The hospital, beyond confirming the protocol in general terms, refused to discuss its details.

"It is for very sad cases," said a hospital spokesman, who declined to be identified. "After years of discussions, we made our own protocol to cover the small number of infants born with such severe disabilities that doctors can see they have extreme pain and no

hope for life. Our estimate is that it will not be used but 10 to 15 times a year."

A parent's role is limited under the protocol. While experts and critics familiar with the policy said a parent's wishes to let a child live or die naturally most likely would be considered, they note that the decision must be professional, so rests with doctors.


You don't want to be thought a sad case in Holland.

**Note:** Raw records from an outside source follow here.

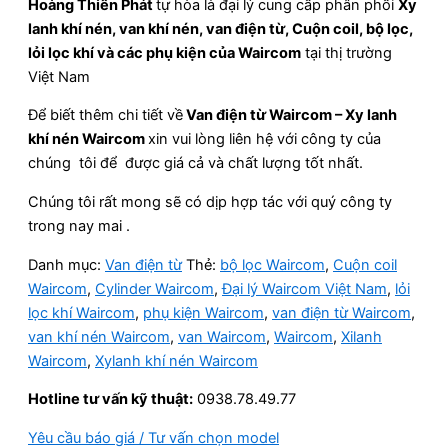
Hoàng Thiên Phát
tự hòa là đại lý cung cấp phân phối
Xy
lanh khí nén, van khí nén, van điện từ, Cuộn coil, bộ lọc,
lỏi lọc khí và các phụ kiện của Waircom
tại thị trường
Việt Nam
Để biết thêm chi tiết về
Van điện từ Waircom – Xy lanh
khí nén Waircom
xin vui lòng liên hệ với công ty của
chúng tôi để được giá cả và chất lượng tốt nhất.
Chúng tôi rất mong sẽ có dịp hợp tác với quý công ty
trong nay mai .
Danh mục:
Van điện từ
Thẻ:
bộ lọc Waircom
,
Cuộn coil
Waircom
,
Cylinder Waircom
,
Đại lý Waircom Việt Nam
,
lỏi
lọc khí Waircom
,
phụ kiện Waircom
,
van điện từ Waircom
,
van khí nén Waircom
,
van Waircom
,
Waircom
,
Xilanh
Waircom
,
Xylanh khí nén Waircom
Hotline tư vấn kỹ thuật:
0938.78.49.77
Yêu cầu báo giá / Tư vấn chọn model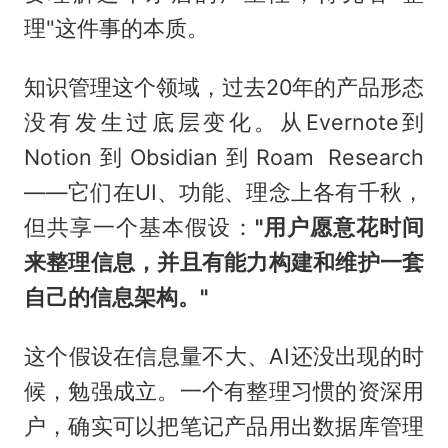
理"这件事的本质。
知识管理这个领域，过去20年的产品形态
没有发生过底层变化。从Evernote到
Notion到Obsidian到Roam Research
——它们在UI、功能、理念上各有千秋，
但共享一个基本假设：
"用户愿意花时间
来整理信息，并且有能力构建和维护一套
自己的信息架构。"
这个假设在信息量不大、AI还没出现的时
候，勉强成立。一个有整理习惯的资深用
户，确实可以把笔记产品用出数据库管理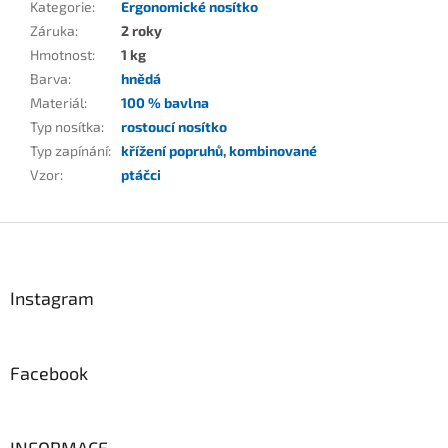
Kategorie
:
Ergonomické nosítko
Záruka
:
2 roky
Hmotnost
:
1 kg
Barva
:
hnědá
Materiál
:
100 % bavlna
Typ nosítka
:
rostoucí nosítko
Typ zapínání
:
křížení popruhů
,
kombinované
Vzor
:
ptáčci
Z
á
p
a
Instagram
t
í
Facebook
INFORMACE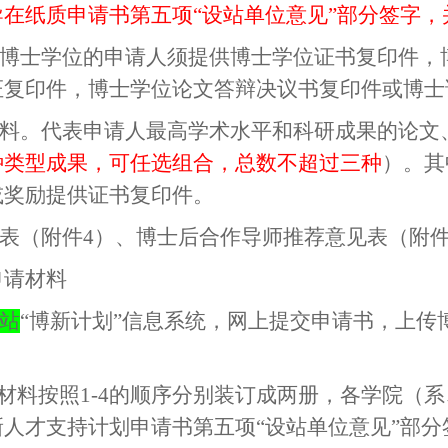
在纸质申请书第五项“设站单位意见”部分签字，
博士学位的申请人须提供博士学位证书复印件，
证复印件，博士学位论文答辩决议书复印件或博士
料。代表申请人最高学术水平和科研成果的论文
种类型成果，可任选组合，总数不超过三种
）。其
或奖励提供证书复印件。
表（附件
4
）、博士后合作导师推荐意见表（附
申请材料
站
“博新计划”信息系统，网上提交申请书，上传
的材料按照
1-4
的顺序分别装订成两册，各学院（系
人才支持计划申请书第五项“设站单位意见”部分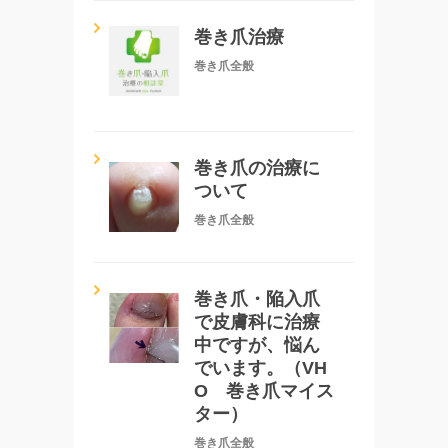
巻き爪治療
巻き爪全般
巻き爪の治療に
ついて
巻き爪全般
巻き爪・陥入爪
で皮膚科に治療
中ですが、悩ん
でいます。（VH
O 巻き爪マイス
ター）
巻き爪全般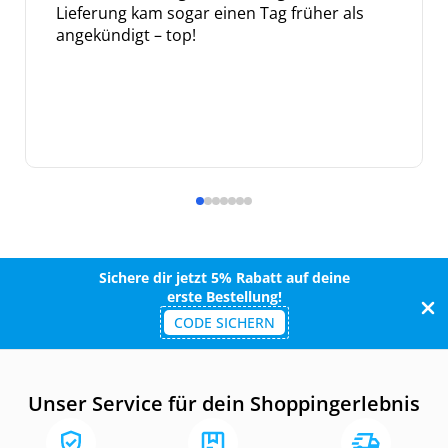
Lieferung kam sogar einen Tag früher als
angekündigt – top!
Sichere dir jetzt 5% Rabatt auf deine
erste Bestellung!
CODE SICHERN
Unser Service für dein Shoppingerlebnis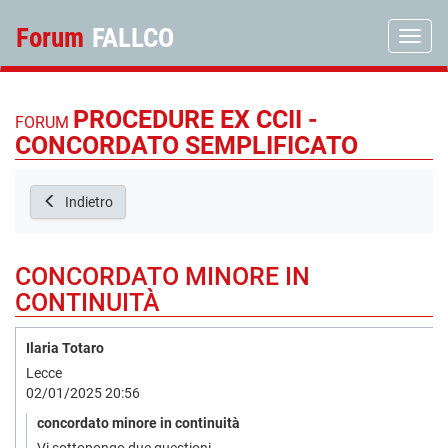
Forum
FALLCO
Toggle
PROCEDURE EX CCII -
FORUM
CONCORDATO SEMPLIFICATO
Indietro
CONCORDATO MINORE IN
CONTINUITÀ
Ilaria Totaro
Lecce
02/01/2025 20:56
concordato minore in continuità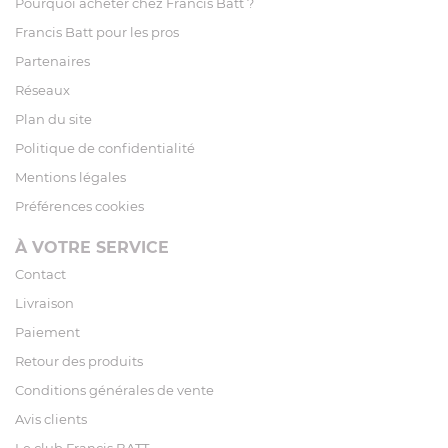
Pourquoi acheter chez Francis Batt ?
Francis Batt pour les pros
Partenaires
Réseaux
Plan du site
Politique de confidentialité
Mentions légales
Préférences cookies
À VOTRE SERVICE
Contact
Livraison
Paiement
Retour des produits
Conditions générales de vente
Avis clients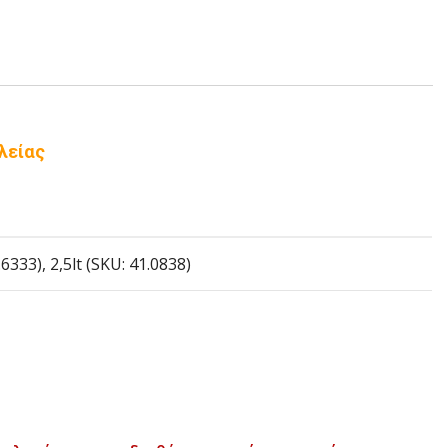
λείας
6333), 2,5lt (SKU: 41.0838)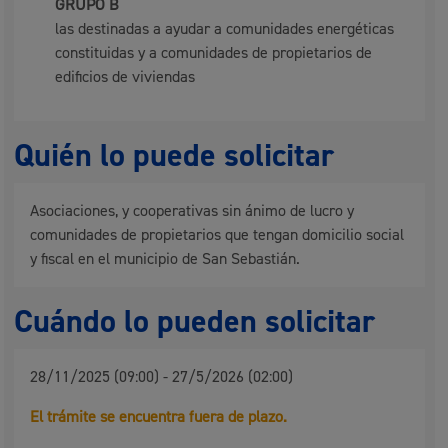
GRUPO B
las destinadas a ayudar a comunidades energéticas
constituidas y a comunidades de propietarios de
edificios de viviendas
Quién lo puede solicitar
Asociaciones, y cooperativas sin ánimo de lucro y
comunidades de propietarios que tengan domicilio social
y fiscal en el municipio de San Sebastián.
Cuándo lo pueden solicitar
28/11/2025 (09:00) - 27/5/2026 (02:00)
El trámite se encuentra fuera de plazo.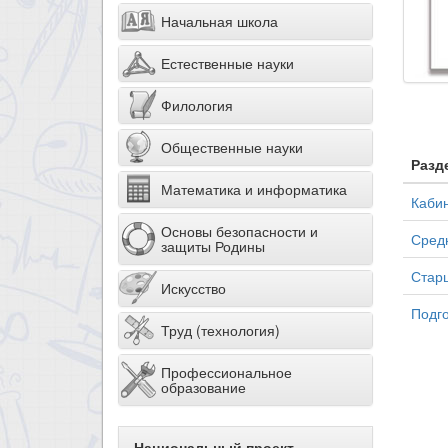
Начальная школа
Естественные науки
Филология
Общественные науки
Разд
Математика и информатика
Кабин
Основы безопасности и
Средн
защиты Родины
Старш
Искусство
Подго
Труд (технология)
Профессиональное
образование
Национальный проект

Don't look stupid in class, at least until after age 12. Especially if the Docs are looking around.

Steve Caldwell said...

Bill Baar wrote:
-snip-
"The MD who did most of my daughter's OWL program at our Church taught abstinance only. He said he saw too many STDs in his practice. He was very angry with our public schools."

Bill,

I'm assuming that you're talking about the Middle School (grades 7-9) program here.

If your congregation's "Our Whole Lives" facilitators are teaching OWL as an "abstinence only" program, they aren't teaching OWL as intended by the curriculum authors, the UCC, or the UUA.

Maybe you should ask this MD for clarification. Perhaps you misunderstood the difference between comprehensive sexuality education that promotes abstinence as the best choice for younger adolescents (which means that OWL isn't the same as abstinence only program like the ones funded by the US government and promoted by President Bush).

Here's what the UUA web site says about OWL and abstinence:

"Our Whole Lives supports abstinence from sexual activity as one of a number of healthy choices individuals can make at any point in their lives. Abstinence is consistently stressed as the best way to prevent sexually transmitted disease and unwanted pregnancy. Our Whole Lives also emphasizes the maturity and responsibility required for sexual activity, and presents abstinence as the best choice for young adolescents."
http://www.uua.org/owl/teachabout.html

This "comprehensive sexuality education" message is more subtle than a blanket "abstinence only" message that your congregation's MD is advocating.

Why did you change the subject from Western Europe's comprehensive sexuality education and how their teen abortion and pregnancy rates are lower than the US teen abortion and pregnancy rates to the unrelated topic of euthanasia.

That tells me that you really didn't have a meaningful rebuttal to the evidence of Western Europe's more effective sexuality education. Otherwise you wouldn't have changed the subject.